The linguistic capitulation did nothing to rescue McGovern from his blunder; the very next election, in 1980, the beef lobby helped rusticate the three-term senator, sending an unmistakable warning to anyone who would challenge the American diet.
It is not in the interest of the heads of Archer-Daniels-Midland and Conagra, two name only two titans of agribusiness, to smack their foreheads in shock at the harm that their products are causing to Americans and their soil, or to resolve upon reform. It is in their interest to sell as much stuff as they can. Period. And they will take every advantage our desire and credulity that they can find of . If we lived in an honest society, all processed foods would bear the warning: "Caution: this product was designed primarily to maximize profits, and only secondarily with your well-being in mind." Free marketers will cry, "Everyone already knows that, surely." But in the atmosphere of today's supermarket - a bizarre but not unpleasant combination of cool hygiene and populist affability - even shoppers with advanced degrees are unlikely to weigh and consider the underlying economics. Homo economicus becomes homo esuriens.

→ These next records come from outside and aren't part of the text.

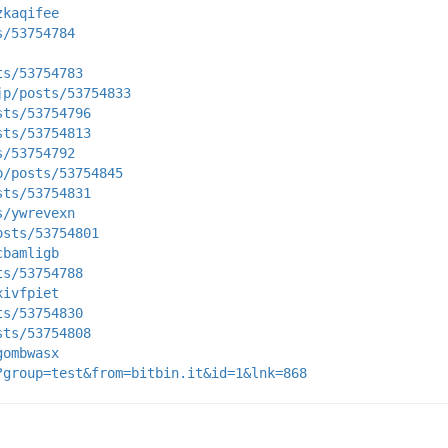
zkaqifee
s/53754784
ts/53754783
jp/posts/53754833
sts/53754796
sts/53754813
s/53754792
p/posts/53754845
sts/53754831
s/ywrevexn
osts/53754801
cbamligb
ts/53754788
xivfpiet
ts/53754830
sts/53754808
gombwasx
?group=test&from=bitbin.it&id=1&lnk=868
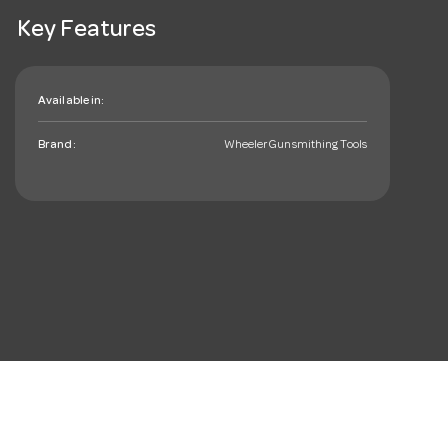
Key Features
Available in:
Brand:
Wheeler Gunsmithing Tools
mail_outline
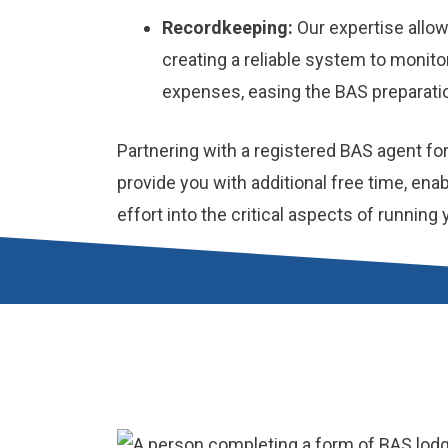
Recordkeeping:
Our expertise allow
creating a reliable system to monit
expenses, easing the BAS preparati
Partnering with a registered BAS agent fo
provide you with additional free time, ena
effort into the critical aspects of running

the long view enables Mr Pollan to bring another thing that surely everybody knows into sharp focus:
It might be argued that, at this point in history, we should simply accept that fast food is our food culture. Over time, people will get used to eating this way, and our health will improve. But for natural selection to help populations adapt to the Western diet, we'd have to be prepared to let those whom it sickens die. That's not what we're doing. Rather, we're turning to the health-care industry to help us "adapt." Medicine is learning how to keep alive the people whom the Western diet is making sick. It's gotten good at extending the lives of people with heart disease, and now it's working on obesity and diabetes. Capitalism is itself marvelously adaptive, able to turn the problems it creates into lucrative business opportunities: diet pills, heart-bypass operations, insulin pumps, bariatric surgery. But while fast food may be good business for the health-care industry, surely the cost to society - estimated at more than $200 billian a year in diet-related health-care costs - is unsustainable.
Government's role here is not so much to educate the public as to compensate for the deleterious side-effects of an industrialized food supply. It must tackle the ugly correlation between low income and bad diet. One of Mr Pollan's nine points of advice is "Pay more, eat less." This is fine for affluent Americans. For those who aren't so well-off, however, it's an impossible maxim on both prongs. People will eat less if they're more satisfied, but the secret of most processed food (including all "snacks") is their deliberate failure to satisfy; to consume them is to crave more. If only as a form of disease prevention, good, fresh food must be made available to all Americans. Another government task is to oversee environmental health, something that it has not undertaken seriously in decades. Fertilizers are demonstrably great in the short run, but their long-term impact seems to get darker every day. Government must at least fund fully independent research into environmental hazards, consulting laboratories with no business connections whatsoever.